▶ **Instruction**
Reproduce verbatim the lines of the records between the line holding "used Array Iterator" and the line holding "- Cons: Collision", inclusive. Omit the pictures.

▶ **Raw data**

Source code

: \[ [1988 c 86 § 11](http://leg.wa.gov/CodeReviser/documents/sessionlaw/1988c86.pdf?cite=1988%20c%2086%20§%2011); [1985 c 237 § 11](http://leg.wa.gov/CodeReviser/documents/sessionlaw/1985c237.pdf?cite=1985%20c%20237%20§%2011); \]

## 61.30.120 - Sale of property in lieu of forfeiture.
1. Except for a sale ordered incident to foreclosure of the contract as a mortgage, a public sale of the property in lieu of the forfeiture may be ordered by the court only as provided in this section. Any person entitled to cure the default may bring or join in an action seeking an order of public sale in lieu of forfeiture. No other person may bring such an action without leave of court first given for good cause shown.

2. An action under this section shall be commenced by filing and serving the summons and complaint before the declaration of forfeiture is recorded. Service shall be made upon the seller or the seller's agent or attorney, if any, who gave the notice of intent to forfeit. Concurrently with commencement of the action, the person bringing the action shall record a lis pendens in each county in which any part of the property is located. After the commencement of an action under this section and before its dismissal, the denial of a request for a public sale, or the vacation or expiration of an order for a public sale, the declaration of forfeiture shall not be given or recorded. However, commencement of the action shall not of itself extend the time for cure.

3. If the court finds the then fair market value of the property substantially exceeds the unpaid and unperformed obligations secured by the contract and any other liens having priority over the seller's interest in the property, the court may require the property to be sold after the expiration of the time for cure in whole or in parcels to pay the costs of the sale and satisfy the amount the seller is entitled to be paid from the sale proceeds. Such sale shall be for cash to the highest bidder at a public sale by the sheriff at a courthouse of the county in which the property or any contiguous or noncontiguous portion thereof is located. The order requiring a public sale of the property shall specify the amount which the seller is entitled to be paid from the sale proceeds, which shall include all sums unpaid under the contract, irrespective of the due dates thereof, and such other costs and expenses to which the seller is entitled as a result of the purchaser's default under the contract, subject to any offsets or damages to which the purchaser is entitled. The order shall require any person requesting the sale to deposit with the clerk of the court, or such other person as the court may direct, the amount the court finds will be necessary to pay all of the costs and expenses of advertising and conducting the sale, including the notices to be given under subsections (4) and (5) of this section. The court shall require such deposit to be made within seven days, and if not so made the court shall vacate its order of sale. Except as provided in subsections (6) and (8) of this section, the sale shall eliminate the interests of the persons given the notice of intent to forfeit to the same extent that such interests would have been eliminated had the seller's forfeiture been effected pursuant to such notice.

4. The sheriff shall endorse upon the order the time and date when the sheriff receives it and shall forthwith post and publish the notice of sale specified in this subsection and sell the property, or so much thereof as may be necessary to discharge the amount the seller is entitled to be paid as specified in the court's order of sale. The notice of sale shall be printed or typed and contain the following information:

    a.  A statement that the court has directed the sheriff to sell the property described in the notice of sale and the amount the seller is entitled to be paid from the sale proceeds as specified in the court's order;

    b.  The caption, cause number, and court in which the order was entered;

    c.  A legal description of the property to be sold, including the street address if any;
==
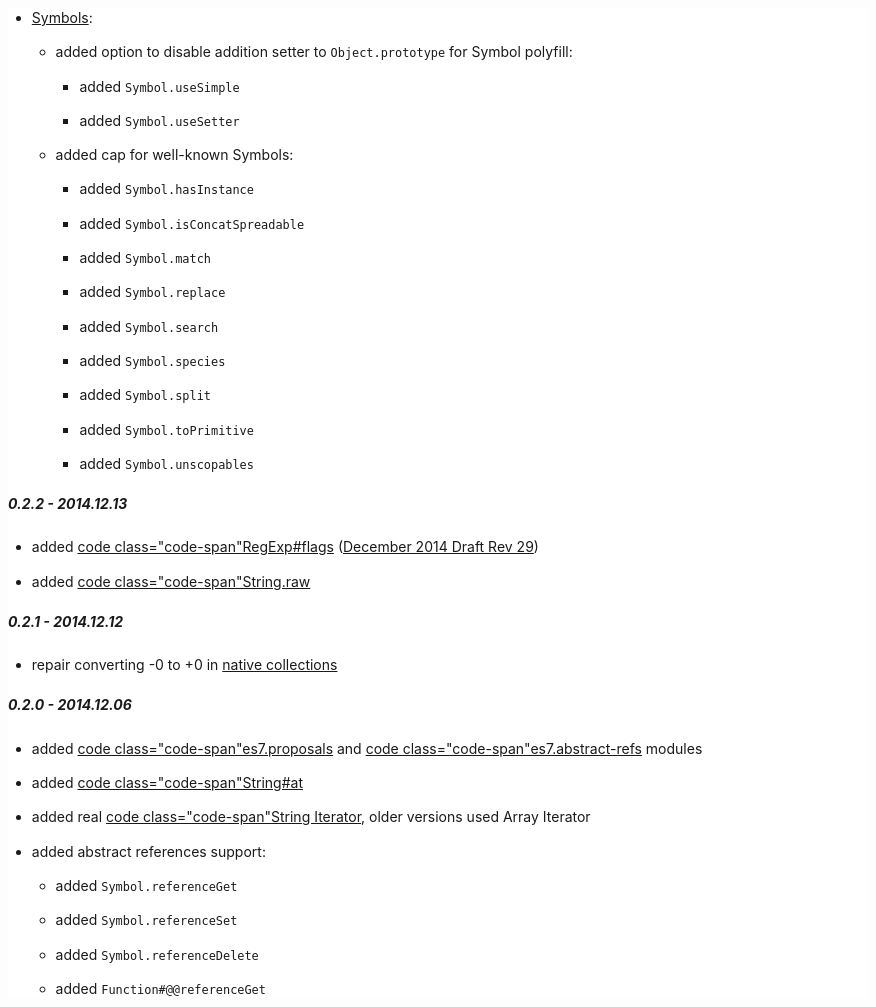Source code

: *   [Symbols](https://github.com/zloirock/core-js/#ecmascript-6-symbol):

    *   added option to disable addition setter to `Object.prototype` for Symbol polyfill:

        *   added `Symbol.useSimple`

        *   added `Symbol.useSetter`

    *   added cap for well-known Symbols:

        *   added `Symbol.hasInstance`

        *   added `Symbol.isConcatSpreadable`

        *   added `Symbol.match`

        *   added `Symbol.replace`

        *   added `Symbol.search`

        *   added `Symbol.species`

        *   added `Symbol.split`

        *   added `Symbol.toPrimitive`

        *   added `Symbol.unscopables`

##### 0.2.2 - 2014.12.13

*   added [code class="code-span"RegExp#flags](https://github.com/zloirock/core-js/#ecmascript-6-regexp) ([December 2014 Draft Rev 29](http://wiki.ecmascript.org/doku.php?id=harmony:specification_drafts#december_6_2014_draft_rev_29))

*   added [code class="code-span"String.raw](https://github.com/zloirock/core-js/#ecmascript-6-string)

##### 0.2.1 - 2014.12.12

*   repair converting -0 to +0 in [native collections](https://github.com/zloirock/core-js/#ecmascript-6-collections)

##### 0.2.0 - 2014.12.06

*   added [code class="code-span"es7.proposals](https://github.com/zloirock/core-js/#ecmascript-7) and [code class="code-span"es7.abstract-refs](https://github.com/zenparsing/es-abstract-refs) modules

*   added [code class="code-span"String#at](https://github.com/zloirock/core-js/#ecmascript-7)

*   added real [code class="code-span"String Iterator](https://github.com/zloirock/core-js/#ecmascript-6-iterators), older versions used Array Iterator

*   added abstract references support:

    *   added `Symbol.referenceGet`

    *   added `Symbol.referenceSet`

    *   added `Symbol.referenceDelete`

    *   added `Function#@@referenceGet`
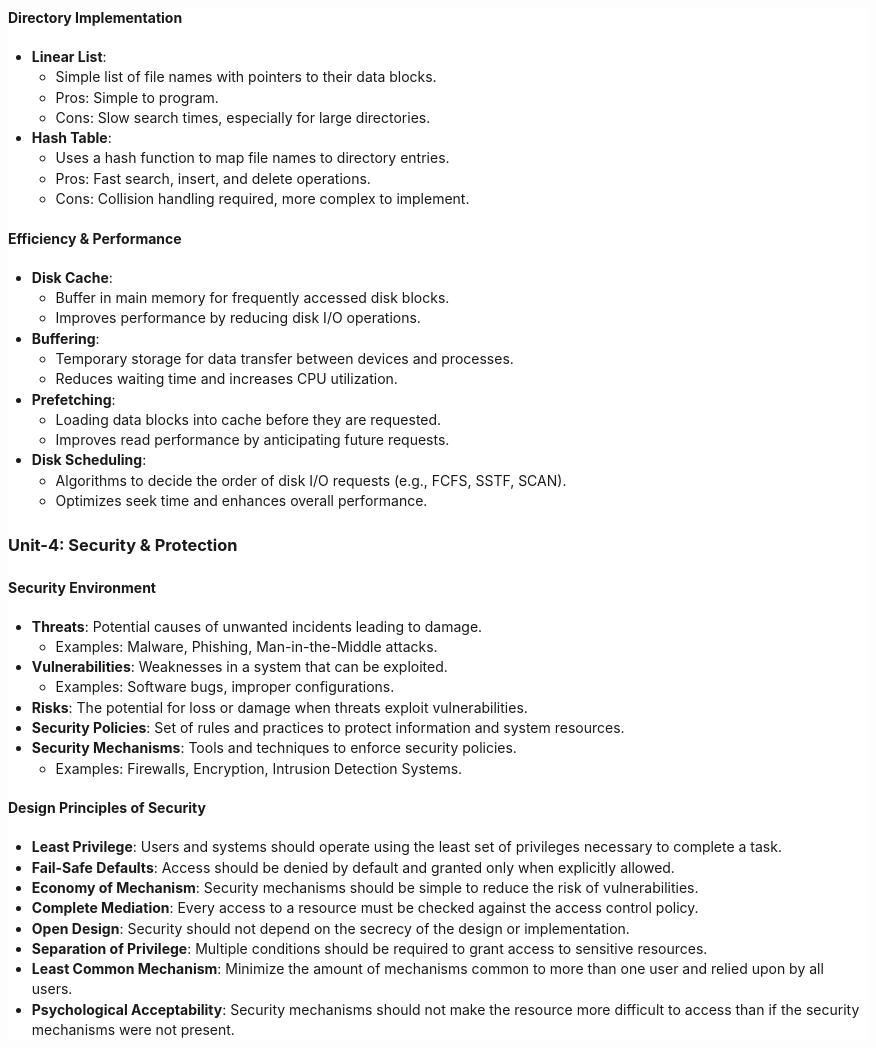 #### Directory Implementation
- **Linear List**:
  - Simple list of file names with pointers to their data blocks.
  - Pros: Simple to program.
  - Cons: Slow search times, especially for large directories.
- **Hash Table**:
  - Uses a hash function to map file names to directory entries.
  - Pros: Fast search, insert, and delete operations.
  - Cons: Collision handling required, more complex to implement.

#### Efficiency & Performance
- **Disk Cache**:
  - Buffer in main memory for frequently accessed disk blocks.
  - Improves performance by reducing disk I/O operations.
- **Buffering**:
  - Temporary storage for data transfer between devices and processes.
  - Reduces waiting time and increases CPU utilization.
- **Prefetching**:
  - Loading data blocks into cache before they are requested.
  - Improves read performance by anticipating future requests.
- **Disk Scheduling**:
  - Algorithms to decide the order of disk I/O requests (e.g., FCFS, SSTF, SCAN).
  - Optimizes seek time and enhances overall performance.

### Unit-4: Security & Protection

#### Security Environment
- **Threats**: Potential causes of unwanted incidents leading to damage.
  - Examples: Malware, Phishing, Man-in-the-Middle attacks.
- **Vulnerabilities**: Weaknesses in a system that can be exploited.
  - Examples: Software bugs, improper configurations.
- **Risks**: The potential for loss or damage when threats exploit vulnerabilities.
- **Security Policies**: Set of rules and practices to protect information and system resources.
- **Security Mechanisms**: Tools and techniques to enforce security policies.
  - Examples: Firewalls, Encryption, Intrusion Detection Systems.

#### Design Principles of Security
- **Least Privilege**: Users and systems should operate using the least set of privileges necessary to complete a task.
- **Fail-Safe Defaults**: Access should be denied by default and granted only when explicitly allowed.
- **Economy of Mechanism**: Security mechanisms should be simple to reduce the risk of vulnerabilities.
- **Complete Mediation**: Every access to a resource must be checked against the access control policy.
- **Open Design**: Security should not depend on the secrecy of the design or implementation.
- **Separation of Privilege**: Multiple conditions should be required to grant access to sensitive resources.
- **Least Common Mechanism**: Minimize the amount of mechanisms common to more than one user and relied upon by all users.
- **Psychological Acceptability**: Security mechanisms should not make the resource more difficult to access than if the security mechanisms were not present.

▶ **Answer space**
*   added real [code class="code-span"String Iterator](https://github.com/zloirock/core-js/#ecmascript-6-iterators), older versions used Array Iterator

*   added abstract references support:

    *   added `Symbol.referenceGet`

    *   added `Symbol.referenceSet`

    *   added `Symbol.referenceDelete`

    *   added `Function#@@referenceGet`
 #### Directory Implementation
- **Linear List**:
  - Simple list of file names with pointers to their data blocks.
  - Pros: Simple to program.
  - Cons: Slow search times, especially for large directories.
- **Hash Table**:
  - Uses a hash function to map file names to directory entries.
  - Pros: Fast search, insert, and delete operations.
  - Cons: Collision handling required, more complex to implement.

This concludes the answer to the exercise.